Linda Ridgway isn’t generally thought of as an installation artist, but this exhibit of three-dimensional objects worked so well as a unit that one almost hated to think of its component parts removed from each other’s company. Though Ridgway’s abstractions function as autonomous works, here she positioned them to heighten their theatrical interaction: they sat resolutely on the floor, hung purposefully from walls, or dropped delicately from the ceiling. Indeed, her materials—bronze, wood, hemp, wax, cement, and hydrastone (finished with a broad spectrum of surface treatments and patinas)—were distributed throughout the gallery with a feeling of proportion verging on the mathematical. The result could be compared to an Oriental garden dotted with shapes and textures. In many of the works, the yin of serene orientalism plays off the yang of a certain Western lack of couth. Pristine forms hang from the wall in slings of dung-textured bronze. In Well Pull and Bishop’s Poem, both 1990, fibrous “hairs” protrude from smooth layers of cement. In Waking, 1990, a bronze talon points suggestively toward a punctured disk jutting from another work (Well Point, 1991). In each of these, the bombastic and the stately were dramatically wed.

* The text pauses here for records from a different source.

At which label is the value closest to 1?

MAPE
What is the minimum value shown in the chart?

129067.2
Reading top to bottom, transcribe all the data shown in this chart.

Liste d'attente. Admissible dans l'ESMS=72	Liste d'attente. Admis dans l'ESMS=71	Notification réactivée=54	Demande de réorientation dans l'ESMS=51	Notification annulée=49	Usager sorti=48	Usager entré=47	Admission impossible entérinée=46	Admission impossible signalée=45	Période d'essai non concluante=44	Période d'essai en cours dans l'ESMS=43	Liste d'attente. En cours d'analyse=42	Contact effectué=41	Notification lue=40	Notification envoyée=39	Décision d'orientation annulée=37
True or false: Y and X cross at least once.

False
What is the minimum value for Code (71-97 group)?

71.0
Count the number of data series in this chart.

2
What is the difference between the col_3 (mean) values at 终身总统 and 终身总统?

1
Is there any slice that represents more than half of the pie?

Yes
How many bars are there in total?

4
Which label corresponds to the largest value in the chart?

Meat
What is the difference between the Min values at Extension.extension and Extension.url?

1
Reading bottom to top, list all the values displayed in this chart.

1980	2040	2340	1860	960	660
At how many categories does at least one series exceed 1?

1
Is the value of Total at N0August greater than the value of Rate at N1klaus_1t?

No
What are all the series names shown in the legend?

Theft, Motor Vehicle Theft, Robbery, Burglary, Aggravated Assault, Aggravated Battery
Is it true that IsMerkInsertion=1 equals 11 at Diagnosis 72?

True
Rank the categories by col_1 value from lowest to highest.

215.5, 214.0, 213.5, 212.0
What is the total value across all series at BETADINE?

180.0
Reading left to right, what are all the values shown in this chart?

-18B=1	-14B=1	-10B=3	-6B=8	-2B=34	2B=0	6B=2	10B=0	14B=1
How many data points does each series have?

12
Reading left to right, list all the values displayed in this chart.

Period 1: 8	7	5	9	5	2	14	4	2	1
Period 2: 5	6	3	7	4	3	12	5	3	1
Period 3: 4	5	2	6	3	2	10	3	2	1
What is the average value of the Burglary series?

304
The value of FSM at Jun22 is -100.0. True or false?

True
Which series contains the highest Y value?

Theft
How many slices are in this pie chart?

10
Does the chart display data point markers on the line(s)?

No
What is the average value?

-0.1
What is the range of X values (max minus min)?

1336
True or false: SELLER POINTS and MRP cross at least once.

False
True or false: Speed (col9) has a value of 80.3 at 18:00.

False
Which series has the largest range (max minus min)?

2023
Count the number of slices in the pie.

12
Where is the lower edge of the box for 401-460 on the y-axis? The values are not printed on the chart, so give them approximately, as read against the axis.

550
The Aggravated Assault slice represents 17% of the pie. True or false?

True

Ridgway commands, but never flaunts, an impressive range of techniques; indeed, her handling of difficult substances and processes is so understated that viewers might almost have missed the fact that this show consisted of one virtuoso technical feat after another. Under her control, bronze becomes malleable, a material to be spun into spidery filaments or compacted into dense clumps; so transformed, it seems light-years distant from the stench and sweat of the foundry. In Plowman, 1990, the metal takes on strikingly different aspects: a battered pot, a tightly coiled mat, or an elegant line drawing in space.

Though I referred to Ridgway’s works as abstractions, the designation is not entirely fair; perhaps “abstract-plus” would be more accurate. Some of her pieces recall tools but, like archaeological artifacts in various stages of restoration, their original function is lost to us. Other objects, such as Hullman’s Three, 1990, with its tapering, fingerlike pods of rough bronze, might be vegetables that have managed to evade the watchful eye of the taxonomist. Still others evoke comparisons to immediately recognizable phenomena, as in Power of Ra (Domain), 1990-91, where a verdigris-tinted bronze cone suggests the action of a volcano, its peak collapsing into a crater, as a rivulet of bronze lava trickling down its slope. Nevertheless, in every case, shorthand descriptions of the works—leaf, bracelet, basket, bullet, plumb bob—seem inadequate as soon as they are uttered. Ridgway’s objects are signifiers sans signifieds,steadfastly deflecting attempts to label them while consistently inviting us to try.